Mahkemece bozma kararı sonrası alınan bilirkişi raporunda, takip ve borç konusu aylara ilişkin dönemden sonraki bir tarihte aidat, yakıt ve avans miktarları toplamı olarak aylık 400,00 TL toplanması yönündeki 25.06.2014 tarihli kat malikleri kararına dayanılarak davacı tarafından sunulan aylık ödeme makbuzları esas alınmak suretiyle hesaplama yapıldığı, başkaca bir inceleme ve araştırma yapılmadığı, dosya içerisinde ise aylık aidat miktarlarının belirlendiği ve istenen avansa ilişkin kat malikleri kurulu kararı ile site A blok yakıt gider makbuzlarının bulunmadığı, davalının ödeyeceği yakıt giderlerinin ne şekilde hesaplandığına ilişkin bir bilgi ve belgenin dosya içerisinde bulunmadığı, yönetim planında arsa payına göre hesaplama yapılmasının düzenlendiği, 29.08.2013 tarihli toplantıda yakıt giderlerinin eski arsa payı hesabından vazgeçilip birim başı yakıt hesap sisteminin kabul edilmiş olduğu, oysa bunun ancak yönetim planının değişikliği ile tüm kat maliklerinin 4/5 çoğunluğu ile alacakları kararla yapılabileceği, bu nitelikte çoğunluk ile alınmış bir kararın dosyada tespit edilemediği, davalının özellikle yakıt gideri hesabı ve miktarı ile avans istemine itirazının olduğu, herhangi bir ödeme savunmasının bulunmadığı anlaşılmaktadır.
Mahkemece bozma kararına uyulmuş ise de gereği yerine getirilmemiştir.
634 sayılı Kat Mülkiyeti Kanununun 20. maddesi gereğince kat malikleri, ortak gider paylarını her halde ödemekle yükümlüdürler.

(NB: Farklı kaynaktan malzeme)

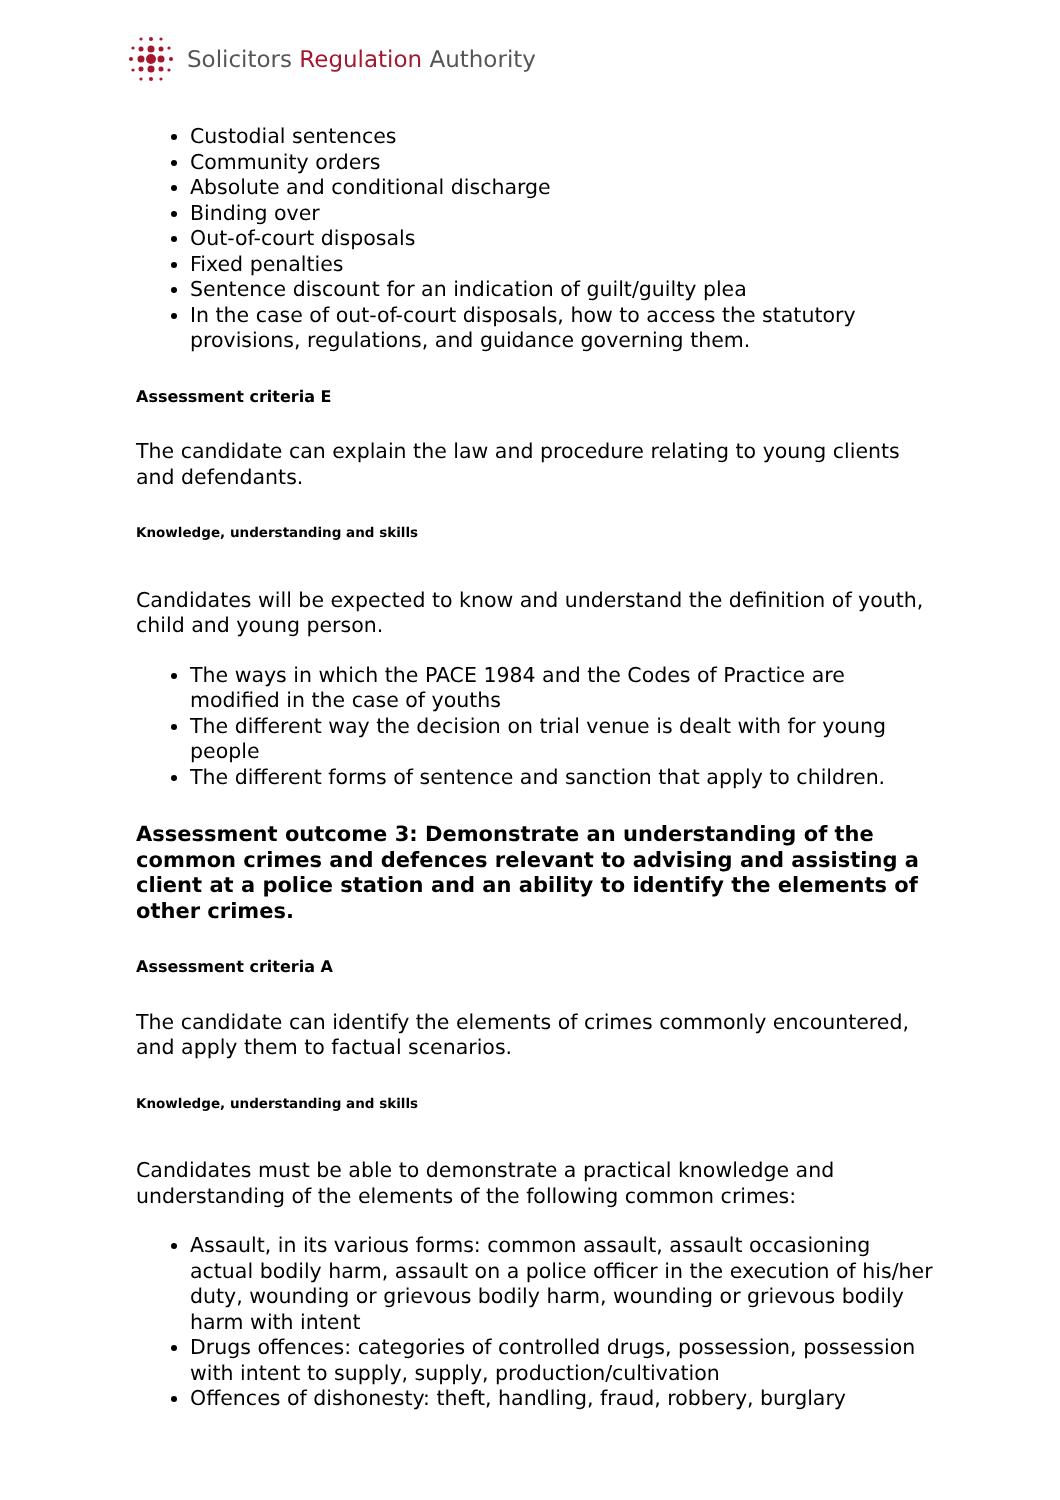Solicitors Regulation Authority
Custodial sentences
Community orders
Absolute and conditional discharge
Binding over
Out-of-court disposals
Fixed penalties
Sentence discount for an indication of guilt/guilty plea
In the case of out-of-court disposals, how to access the statutory provisions, regulations, and guidance governing them.
Assessment criteria E
The candidate can explain the law and procedure relating to young clients and defendants.
Knowledge, understanding and skills
Candidates will be expected to know and understand the definition of youth, child and young person.
The ways in which the PACE 1984 and the Codes of Practice are modified in the case of youths
The different way the decision on trial venue is dealt with for young people
The different forms of sentence and sanction that apply to children.
Assessment outcome 3: Demonstrate an understanding of the common crimes and defences relevant to advising and assisting a client at a police station and an ability to identify the elements of other crimes.
Assessment criteria A
The candidate can identify the elements of crimes commonly encountered, and apply them to factual scenarios.
Knowledge, understanding and skills
Candidates must be able to demonstrate a practical knowledge and understanding of the elements of the following common crimes:
Assault, in its various forms: common assault, assault occasioning actual bodily harm, assault on a police officer in the execution of his/her duty, wounding or grievous bodily harm, wounding or grievous bodily harm with intent
Drugs offences: categories of controlled drugs, possession, possession with intent to supply, supply, production/cultivation
Offences of dishonesty: theft, handling, fraud, robbery, burglary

Kat malikleri, gerçekleşmiş ortak gider paylarının kendilerine bildirilmediği gerekçesiyle de ödemeden kaçınamazlar.
Somut olayda; aidatların belirlendiği kat malikleri kararları, işletme projeleri, gelir gider defterleri ve banka kayıtları dosya içerisine getirtilerek hesaplama yapılmalıdır. Kurul kararları ve işletme projelerinden tespit edilememesi halinde ise diğer kat maliklerinin aynı aylarda ödedikleri aidat makbuzları/banka kayıtları ve gelir-gider/işletme defterlerinden hesaplama
.........
yapılmalıdır. Takip konusu aylara ilişkin site A blok yakıt gider makbuzları getirtilerek, yönetim planında öngörülen şekilde davalının takip konusu aylara ilişkin yakıt payı hesaplanmalıdır. Davacı tarafından istenen avans paylarının belirlendiği kat malikleri kurulu kararı getirtilerek avans miktarları belirlenmelidir. Kat malikleri kurulu kararının olmadığının anlaşılması halinde ise, takip aylarına yönelik blok kat maliklerinden varsa toplanan avans gider makbuzları getirtilip, gelir-gider/işletme defteri, banka kayıtları ile birlikte değerlendirilerek davalının avans payı ve borcu hesaplanmalıdır. Ortak gider borçlarına gecikme cezası işletilebilmesi için, ortak gider borçlarının bildirildiği veya davalının borcu öğrendiği tarihin tereddüde yer vermeyecek şekilde belirlenmesi gerekir. Davalıya bildirilmeyen veya bir şekilde öğrendiği ispat edilmeyen ortak gider borçlarına gecikme cezası işletilmesi ise mümkün değildir. Bu durumda gecikme cezasına ancak, taleple bağlı olmak üzere ödeme emrinin tebliğ tarihinden sonrası için hükmedilebilir.
Mahkemece, açıklanan tüm bu hususlar gözönünde bulundurularak ilgili bilgi ve belgeler dosya içerisine getirtilerek, denetime elverişli bilirkişi raporu ile davalının takip konusu aylara ilişkin borcu belirlenmek suretiyle oluşacak sonuca göre bir karar verilmesi gerekirken; takip aylarından sonrasına ait toplantıda alınan karar ile belirlenen ve sırf davacı tarafından tanzim edilen ve herhangi bir belgeye dayanmayan ödeme makbuzları esas alınmak suretiyle düzenlenen rapora itibar edilerek hüküm kurulması doğru görülmemiştir.
SONUÇ: Yukarıda açıklanan nedenlerle, davalı vekilinin temyiz itirazlarının kabulü ile hükmün BOZULMASINA, temyiz harcının istek halinde iadesine 21/05/2019 günü oy birliği ile karar verildi.